Is Latinx catching on?

Hugo Balta

Have you heard the term, Latinx? No? Well, you’re not alone.

A new study by the Pew Research Center (PRC) found only 23-percent of people in the U.S. self-identifying as Hispanic or Latino have heard of the term Latinx. Only 3-percent describe themselves as Latinx.

A chart showing most Latino adults have not heard of the term Latinx; few use it

The findings demonstrate how complex identity is for people categorized as Hispanic or Latino. “This reflects the diversity of the nation’s Hispanic population, and the Hispanic population of the US thinks of itself in many different ways,” Mark Lopez, director of global migration and demography research at Pew Research Center, told CNN. “‘Latinx’ is just one of those many dimensions.”

“Hispanic” and “Latino” are often used interchangeably to refer to people of Spanish-speaking or Latin American origin. “Hispanic” is associated with language (a person from a Spanish speaking country) and “Latino” with geography (a person from a Latin American country). A Spaniard is considered a Hispanic, but not Latino. A Brasilian is considered a Latino, but not Hispanic. Get it?

Latinx is a gender-neutral and inclusive alternative to Latino or Hispanic, particularly for people who identify as LGBTQ+. According to the PRC report, Latinx has been around for about 20 years, but it’s only recently — in the last five or six years— that it’s been used widely in the news media, in pop culture, and by corporations. 

Among those who had heard of Latinx, 33% said it should be used to describe the Hispanic or Latino population, while 65% said it should not be used. Researchers also found that people in the United States still prefer to self-identify as “Hispanic” (61%) followed by “Latino” (29%) or their country of origin.

Preference for Latinx as a pan-ethnic term is higher among those who are aware of it – 10% in this group say they prefer Latinx. Yet even among those aware of Latinx, the terms Hispanic (50%) and Latino (31%) are preferred.

According to a report by NPR’s Code Switch, when it comes to the labels that people want to use to describe themselves, more often than not, they prefer their country of origin. That’s true particularly of immigrants, but it’s also true even of U.S.-born Hispanics or Latinos who are the children of U.S.-born parents.

There are about 850,000 Latinos in Massachusetts, comprising 12 percent of the state population.

Google searches for Latinx are rising in the United States, but trail far behind Latina, Latino, and Hispanic, according to the study.

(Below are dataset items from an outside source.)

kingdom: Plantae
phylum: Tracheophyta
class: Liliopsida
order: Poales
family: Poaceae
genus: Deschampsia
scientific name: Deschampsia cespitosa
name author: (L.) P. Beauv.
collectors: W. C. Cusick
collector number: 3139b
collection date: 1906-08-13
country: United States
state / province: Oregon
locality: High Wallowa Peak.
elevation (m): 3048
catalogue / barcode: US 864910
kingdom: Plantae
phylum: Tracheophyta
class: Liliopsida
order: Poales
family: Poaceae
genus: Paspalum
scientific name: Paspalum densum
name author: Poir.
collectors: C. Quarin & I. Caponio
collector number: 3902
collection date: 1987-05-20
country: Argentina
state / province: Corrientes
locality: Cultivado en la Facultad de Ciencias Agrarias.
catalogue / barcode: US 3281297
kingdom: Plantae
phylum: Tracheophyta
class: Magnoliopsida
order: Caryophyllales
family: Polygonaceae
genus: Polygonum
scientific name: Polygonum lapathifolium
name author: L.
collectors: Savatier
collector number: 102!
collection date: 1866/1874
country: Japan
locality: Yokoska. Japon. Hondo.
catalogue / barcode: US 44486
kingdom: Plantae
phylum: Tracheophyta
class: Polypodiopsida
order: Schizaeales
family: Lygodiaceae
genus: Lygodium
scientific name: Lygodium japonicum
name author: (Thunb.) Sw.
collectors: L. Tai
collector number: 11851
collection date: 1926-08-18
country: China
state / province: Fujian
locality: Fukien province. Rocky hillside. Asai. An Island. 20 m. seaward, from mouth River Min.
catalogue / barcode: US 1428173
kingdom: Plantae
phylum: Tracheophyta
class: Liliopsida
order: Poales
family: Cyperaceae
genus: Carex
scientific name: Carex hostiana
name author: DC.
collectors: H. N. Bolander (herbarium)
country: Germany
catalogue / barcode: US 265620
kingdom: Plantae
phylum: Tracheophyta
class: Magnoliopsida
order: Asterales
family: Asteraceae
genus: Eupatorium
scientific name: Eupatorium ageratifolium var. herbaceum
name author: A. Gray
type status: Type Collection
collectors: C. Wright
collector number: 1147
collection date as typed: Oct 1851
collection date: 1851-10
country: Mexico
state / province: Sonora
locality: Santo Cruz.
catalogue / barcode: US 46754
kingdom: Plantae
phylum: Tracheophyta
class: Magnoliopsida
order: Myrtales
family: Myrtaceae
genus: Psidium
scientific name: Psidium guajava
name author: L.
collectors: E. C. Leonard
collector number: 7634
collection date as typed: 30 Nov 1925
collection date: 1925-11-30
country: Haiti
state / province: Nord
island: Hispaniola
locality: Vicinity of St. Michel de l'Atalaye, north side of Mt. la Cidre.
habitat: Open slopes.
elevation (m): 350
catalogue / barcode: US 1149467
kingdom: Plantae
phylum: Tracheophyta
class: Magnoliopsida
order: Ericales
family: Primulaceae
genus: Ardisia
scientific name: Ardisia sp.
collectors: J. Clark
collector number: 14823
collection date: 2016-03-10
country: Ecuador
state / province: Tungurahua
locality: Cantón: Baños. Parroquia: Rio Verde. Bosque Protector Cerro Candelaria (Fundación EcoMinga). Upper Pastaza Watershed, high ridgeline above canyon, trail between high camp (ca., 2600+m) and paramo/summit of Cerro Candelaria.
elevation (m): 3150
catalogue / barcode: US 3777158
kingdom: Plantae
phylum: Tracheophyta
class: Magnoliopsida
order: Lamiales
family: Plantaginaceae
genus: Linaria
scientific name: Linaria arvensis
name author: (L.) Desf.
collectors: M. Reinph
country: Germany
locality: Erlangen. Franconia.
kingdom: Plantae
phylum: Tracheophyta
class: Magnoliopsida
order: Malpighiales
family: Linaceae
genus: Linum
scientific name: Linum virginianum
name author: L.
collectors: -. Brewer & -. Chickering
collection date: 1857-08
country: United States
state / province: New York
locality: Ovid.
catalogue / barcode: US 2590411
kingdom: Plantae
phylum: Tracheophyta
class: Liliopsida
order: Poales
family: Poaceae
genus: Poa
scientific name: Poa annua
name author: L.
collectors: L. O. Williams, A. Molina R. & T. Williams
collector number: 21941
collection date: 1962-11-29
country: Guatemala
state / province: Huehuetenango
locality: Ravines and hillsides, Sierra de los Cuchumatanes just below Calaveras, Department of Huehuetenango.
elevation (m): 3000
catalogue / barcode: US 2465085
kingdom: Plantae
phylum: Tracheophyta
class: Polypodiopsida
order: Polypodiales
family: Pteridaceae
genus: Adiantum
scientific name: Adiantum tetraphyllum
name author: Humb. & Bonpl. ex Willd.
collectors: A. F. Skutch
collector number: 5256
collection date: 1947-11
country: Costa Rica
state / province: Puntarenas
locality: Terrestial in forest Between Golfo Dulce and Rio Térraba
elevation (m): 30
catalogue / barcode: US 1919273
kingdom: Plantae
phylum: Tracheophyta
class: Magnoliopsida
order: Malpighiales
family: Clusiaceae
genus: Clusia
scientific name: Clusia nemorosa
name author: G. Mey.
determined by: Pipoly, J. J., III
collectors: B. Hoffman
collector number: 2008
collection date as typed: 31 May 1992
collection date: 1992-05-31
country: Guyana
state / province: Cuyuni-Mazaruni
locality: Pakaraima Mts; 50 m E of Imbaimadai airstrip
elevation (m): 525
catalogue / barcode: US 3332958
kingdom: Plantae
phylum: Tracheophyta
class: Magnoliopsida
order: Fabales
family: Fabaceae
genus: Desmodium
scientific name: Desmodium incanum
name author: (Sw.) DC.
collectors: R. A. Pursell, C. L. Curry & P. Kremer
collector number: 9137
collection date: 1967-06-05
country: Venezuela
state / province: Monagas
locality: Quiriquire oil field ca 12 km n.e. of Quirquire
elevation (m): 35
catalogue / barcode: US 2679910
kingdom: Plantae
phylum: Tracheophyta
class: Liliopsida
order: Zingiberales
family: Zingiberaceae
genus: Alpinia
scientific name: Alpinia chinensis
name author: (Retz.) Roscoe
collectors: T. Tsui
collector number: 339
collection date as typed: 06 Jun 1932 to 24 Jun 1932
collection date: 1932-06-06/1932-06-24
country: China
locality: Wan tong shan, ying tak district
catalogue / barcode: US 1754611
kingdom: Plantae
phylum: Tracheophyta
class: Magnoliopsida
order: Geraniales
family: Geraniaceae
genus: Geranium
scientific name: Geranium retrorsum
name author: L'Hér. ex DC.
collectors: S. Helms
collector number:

The relative popularity of Latinx in online searches in the U.S. has increased since 2016. While its earliest Google searches extend back to the early 2000s, the highest monthly relative number of searches for Latinx occurred in June 2020, surpassing a previous peak in October 2019.

A chart showing that the term Latinx has seen a rise in online popularity since 2016, but its search level remains below Latina, Latino and Hispanic

PRC interviewed 3,030 U.S. Hispanic or Latino adults, ages 18 to 65 and older, in December 2019. The survey was conducted bilingually and was “nationally representative,” Pew said.